Basis for recommendation
Physiotherapy
- It is not possible, from the limited available evidence, to assess the effectiveness of physiotherapy for people with bronchiectasis.
- It is widely believed by experts that airway clearance techniques are an important component of managing bronchiectasis [British Thoracic Society, 2010].
Pulmonary rehabilitation
- UK Guidelines recommend a number of techniques; such as postural drainage and pelvic floor muscle training [Bott et al, 2009].
- Pulmonary rehabilitation is recommended in individuals with bronchiectasis who are breathless during activities of daily living; based on limited evidence summarized by the British Thoracic Society [British Thoracic Society, 2010].
- A Cochrane systematic review showed that inspiratory muscle training improved exercise endurance and health-related quality of life [Bradley et al, 2002].
- Further evidence was provided from a randomized controlled trial that compared exercise capacity in three groups of people. The first group received 8 weeks of a high intensity pulmonary rehabilitation programme with inspiratory muscle training; the second group received pulmonary rehabilitation with sham inspiratory muscle training; and a control group received no rehabilitation.
- There was a statistically significant improvement in exercise capacity in both groups receiving pulmonary rehabilitation.
- This improvement was maintained in the group receiving additional inspiratory muscle training but not in the group that received sham inspiratory muscle training.
Prophylactic antibiotics
- Limited evidence from studies of long-term antibiotics suggest small clinical benefits, and no benefit in terms of exacerbation rate or lung function.
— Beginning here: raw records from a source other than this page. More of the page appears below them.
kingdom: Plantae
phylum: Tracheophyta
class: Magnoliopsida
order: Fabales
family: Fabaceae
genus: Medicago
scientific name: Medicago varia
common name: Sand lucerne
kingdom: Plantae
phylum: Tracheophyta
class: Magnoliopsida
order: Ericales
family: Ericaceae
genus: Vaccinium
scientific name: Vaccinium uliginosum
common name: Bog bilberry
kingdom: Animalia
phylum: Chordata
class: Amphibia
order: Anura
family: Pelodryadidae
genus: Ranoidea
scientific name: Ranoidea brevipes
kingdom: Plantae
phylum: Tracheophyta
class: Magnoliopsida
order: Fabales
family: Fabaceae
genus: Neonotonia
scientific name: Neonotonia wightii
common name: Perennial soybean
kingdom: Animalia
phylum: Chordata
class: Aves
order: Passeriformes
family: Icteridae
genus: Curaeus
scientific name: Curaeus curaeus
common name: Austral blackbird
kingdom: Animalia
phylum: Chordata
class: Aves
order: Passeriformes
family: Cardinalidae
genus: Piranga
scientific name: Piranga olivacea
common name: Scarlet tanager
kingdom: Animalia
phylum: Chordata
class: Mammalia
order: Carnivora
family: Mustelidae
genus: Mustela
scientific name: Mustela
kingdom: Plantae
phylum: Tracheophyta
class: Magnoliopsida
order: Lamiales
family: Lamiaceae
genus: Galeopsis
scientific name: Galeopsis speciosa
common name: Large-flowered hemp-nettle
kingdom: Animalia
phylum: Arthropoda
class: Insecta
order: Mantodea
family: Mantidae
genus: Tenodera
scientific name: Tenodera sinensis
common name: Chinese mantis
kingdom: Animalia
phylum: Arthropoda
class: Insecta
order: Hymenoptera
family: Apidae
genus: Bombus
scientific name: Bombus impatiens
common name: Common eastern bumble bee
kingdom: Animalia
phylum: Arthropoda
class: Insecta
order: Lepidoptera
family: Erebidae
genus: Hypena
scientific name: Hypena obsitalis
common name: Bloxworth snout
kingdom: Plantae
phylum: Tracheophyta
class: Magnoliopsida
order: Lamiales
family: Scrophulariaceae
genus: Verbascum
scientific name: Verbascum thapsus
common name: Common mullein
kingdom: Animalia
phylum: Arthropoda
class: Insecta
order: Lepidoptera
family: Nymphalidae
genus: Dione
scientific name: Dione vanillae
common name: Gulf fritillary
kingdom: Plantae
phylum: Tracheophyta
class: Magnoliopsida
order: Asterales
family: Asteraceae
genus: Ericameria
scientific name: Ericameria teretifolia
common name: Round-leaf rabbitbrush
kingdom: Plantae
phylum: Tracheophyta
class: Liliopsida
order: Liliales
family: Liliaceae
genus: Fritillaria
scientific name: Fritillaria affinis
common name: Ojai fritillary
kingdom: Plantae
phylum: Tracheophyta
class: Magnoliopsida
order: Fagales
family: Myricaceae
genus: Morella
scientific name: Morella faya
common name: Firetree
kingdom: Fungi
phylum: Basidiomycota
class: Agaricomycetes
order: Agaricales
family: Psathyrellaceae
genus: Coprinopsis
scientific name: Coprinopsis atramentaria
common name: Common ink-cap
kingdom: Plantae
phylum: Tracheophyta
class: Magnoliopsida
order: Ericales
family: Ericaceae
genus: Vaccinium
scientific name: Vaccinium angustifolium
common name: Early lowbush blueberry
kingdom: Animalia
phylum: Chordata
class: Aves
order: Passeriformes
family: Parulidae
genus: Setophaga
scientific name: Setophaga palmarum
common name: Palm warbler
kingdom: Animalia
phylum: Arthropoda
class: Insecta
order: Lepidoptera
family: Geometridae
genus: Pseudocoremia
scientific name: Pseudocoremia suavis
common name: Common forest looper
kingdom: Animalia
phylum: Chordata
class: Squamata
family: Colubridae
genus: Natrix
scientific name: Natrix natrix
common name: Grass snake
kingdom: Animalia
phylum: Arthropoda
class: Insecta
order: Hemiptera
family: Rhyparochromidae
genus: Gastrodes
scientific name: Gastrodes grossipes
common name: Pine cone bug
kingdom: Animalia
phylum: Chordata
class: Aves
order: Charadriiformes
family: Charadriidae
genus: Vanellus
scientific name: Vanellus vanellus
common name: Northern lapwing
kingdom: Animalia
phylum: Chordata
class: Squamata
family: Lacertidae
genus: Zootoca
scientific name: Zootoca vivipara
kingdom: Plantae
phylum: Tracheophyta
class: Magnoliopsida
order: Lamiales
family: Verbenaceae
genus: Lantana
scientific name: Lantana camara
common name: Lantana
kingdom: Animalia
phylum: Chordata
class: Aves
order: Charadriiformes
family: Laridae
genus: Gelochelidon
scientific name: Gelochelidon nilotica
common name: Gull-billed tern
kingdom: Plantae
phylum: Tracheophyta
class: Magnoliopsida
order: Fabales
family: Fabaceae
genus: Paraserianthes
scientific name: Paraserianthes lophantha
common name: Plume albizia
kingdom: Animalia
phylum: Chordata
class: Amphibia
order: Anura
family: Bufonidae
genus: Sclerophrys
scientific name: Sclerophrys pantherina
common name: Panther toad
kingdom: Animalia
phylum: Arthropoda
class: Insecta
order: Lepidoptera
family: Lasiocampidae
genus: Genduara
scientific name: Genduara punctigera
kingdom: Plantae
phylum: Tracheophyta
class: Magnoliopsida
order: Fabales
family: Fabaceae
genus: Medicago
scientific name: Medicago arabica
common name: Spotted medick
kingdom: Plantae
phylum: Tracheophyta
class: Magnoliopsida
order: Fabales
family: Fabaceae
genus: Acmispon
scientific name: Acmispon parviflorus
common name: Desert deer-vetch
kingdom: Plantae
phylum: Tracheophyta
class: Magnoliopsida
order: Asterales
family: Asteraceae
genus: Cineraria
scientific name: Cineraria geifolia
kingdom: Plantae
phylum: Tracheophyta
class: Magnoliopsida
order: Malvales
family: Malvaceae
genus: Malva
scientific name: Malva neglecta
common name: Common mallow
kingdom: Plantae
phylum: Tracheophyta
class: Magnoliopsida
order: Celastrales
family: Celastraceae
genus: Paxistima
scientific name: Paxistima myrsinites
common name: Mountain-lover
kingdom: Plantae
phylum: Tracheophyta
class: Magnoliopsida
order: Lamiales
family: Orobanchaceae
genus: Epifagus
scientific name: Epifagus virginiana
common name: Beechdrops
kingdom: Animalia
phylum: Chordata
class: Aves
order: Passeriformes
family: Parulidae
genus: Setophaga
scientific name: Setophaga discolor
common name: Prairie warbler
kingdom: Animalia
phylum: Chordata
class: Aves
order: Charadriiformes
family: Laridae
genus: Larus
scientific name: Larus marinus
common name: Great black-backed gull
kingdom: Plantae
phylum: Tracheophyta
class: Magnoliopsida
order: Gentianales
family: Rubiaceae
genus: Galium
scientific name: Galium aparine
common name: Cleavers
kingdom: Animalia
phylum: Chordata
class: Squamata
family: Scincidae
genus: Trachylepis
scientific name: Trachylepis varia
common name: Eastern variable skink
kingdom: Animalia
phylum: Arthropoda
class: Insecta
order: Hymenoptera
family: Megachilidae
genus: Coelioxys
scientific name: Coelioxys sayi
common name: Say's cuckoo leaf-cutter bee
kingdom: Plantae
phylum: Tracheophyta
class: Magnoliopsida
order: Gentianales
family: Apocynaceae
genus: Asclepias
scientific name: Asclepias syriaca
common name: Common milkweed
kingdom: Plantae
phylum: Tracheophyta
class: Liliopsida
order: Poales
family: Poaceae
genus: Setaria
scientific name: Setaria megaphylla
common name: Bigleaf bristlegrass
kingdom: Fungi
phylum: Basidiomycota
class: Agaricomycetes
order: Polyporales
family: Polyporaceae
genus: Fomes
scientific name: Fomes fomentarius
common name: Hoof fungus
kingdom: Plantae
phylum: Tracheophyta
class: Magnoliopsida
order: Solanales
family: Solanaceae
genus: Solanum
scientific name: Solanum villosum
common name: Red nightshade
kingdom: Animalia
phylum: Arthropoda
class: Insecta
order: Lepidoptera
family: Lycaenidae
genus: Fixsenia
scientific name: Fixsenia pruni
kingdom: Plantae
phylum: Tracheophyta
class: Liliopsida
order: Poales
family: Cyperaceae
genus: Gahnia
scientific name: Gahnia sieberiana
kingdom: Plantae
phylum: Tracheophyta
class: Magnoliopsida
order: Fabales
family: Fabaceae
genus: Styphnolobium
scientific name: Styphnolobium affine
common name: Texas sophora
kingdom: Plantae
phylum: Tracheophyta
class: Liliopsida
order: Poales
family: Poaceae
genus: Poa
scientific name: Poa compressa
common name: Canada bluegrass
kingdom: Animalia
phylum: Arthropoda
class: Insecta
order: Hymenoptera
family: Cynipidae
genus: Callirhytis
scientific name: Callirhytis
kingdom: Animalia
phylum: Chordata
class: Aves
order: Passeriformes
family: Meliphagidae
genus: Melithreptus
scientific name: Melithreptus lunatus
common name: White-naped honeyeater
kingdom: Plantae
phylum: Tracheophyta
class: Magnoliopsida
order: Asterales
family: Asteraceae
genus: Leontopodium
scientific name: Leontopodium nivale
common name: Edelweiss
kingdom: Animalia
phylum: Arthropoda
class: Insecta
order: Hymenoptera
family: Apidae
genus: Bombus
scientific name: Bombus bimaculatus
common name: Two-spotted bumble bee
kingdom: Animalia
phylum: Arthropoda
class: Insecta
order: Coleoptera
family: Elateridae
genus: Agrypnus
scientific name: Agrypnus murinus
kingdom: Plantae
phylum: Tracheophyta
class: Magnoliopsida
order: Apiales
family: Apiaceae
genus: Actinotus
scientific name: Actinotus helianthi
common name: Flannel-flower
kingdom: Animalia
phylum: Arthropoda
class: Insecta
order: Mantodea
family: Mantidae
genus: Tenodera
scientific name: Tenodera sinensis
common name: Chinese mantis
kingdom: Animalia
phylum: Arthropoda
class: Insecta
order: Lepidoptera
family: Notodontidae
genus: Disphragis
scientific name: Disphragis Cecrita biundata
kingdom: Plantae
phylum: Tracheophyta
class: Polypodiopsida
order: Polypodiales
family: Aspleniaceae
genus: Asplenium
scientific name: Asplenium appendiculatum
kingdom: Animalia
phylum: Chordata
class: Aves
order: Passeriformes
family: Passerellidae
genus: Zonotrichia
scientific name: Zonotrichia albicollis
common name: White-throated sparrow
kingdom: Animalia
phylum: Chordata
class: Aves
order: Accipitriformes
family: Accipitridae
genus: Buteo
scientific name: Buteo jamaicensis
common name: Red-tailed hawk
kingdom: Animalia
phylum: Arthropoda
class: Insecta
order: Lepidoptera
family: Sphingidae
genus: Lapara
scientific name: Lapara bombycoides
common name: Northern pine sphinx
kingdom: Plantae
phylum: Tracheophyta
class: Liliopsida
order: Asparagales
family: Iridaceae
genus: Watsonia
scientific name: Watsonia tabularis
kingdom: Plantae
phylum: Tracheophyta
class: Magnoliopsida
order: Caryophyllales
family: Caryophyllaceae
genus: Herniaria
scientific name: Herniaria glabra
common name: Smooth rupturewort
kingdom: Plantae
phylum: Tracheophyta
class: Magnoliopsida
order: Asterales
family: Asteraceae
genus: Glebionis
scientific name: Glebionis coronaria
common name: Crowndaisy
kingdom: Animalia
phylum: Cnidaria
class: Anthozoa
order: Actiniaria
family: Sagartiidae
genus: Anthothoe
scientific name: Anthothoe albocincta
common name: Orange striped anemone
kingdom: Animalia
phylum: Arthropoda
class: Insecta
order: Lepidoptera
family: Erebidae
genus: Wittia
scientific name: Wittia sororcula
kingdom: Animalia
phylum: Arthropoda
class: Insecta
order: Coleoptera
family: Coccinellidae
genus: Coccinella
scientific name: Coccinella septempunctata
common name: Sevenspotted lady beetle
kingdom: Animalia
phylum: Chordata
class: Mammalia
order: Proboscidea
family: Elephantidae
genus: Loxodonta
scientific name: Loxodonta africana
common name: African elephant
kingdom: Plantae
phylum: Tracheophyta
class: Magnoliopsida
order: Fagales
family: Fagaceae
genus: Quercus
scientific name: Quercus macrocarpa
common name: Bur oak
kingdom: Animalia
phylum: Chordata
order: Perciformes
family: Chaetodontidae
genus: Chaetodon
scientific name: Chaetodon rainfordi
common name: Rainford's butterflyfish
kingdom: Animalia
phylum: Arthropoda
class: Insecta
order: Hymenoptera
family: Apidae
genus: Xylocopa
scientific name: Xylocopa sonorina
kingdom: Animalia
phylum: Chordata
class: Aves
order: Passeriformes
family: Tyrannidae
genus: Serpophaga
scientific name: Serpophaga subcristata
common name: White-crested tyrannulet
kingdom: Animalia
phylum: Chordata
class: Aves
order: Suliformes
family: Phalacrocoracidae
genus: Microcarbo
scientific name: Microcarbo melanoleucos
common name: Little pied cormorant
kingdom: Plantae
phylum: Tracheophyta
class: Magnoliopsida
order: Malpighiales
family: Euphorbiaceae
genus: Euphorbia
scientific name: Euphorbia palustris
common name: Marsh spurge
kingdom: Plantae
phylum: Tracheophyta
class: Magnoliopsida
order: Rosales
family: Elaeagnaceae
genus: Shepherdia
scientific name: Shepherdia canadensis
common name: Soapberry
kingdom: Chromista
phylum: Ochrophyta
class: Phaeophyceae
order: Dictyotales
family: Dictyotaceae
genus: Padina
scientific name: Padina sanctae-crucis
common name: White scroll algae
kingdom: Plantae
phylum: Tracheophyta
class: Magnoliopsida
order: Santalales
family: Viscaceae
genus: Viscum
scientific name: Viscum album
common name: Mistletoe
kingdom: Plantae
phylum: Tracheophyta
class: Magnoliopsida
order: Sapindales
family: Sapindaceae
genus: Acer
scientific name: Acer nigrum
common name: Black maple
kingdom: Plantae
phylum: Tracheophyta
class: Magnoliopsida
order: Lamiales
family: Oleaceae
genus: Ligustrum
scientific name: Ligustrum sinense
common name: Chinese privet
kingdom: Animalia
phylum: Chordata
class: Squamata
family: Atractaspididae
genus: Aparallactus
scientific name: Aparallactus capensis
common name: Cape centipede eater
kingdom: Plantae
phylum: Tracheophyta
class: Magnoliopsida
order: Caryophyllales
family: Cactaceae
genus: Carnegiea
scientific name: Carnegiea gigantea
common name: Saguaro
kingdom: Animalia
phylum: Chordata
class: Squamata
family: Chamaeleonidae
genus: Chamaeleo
- Information on who should receive long-term antibiotics are based on the expert opinion of the British Thoracic Society [British Thoracic Society, 2010].
Bronchodilators
- Information on the use of bronchodilators are based on the expert opinion of the British Thoracic Society [British Thoracic Society, 2010].
- It is unclear from the limited available evidence whether bronchodilators are beneficial in bronchiectasis.
Lung resection surgery
What treatments are not recommended for bronchiectasis?
- These treatments should not be used for the treatment of bronchiectasis:
- Corticosteroids (inhaled or oral) — unless there is coexistent asthma.
- Mucolytics.
- Leukotriene receptor antagonists.
Basis for recommendation
Mucolytics
- There is insufficient evidence to determine whether mucolytics are of benefit for people with bronchiectasis.
- Experts recommend that these should not be routinely prescribed for the treatment of bronchiectasis [British Thoracic Society, 2010].
Inhaled corticosteroids
- There is insufficient evidence to determine whether inhaled corticosteroids are of benefit for people with bronchiectasis.
- Experts recommend that these should not be routinely prescribed for the treatment of bronchiectasis (unless there is coexistent asthma) [British Thoracic Society, 2010].
Oral corticosteroids
- There is insufficient evidence to determine whether oral corticosteroids are of benefit for people with bronchiectasis.
- Experts recommend that these should not be routinely prescribed for the treatment of bronchiectasis [British Thoracic Society, 2010].
Leukotriene receptor antagonists
- There is insufficient evidence to determine whether leukotriene receptor antagonists are of benefit for people with bronchiectasis.
- Experts recommend that these should not be routinely prescribed for the treatment of bronchiectasis [British Thoracic Society, 2010].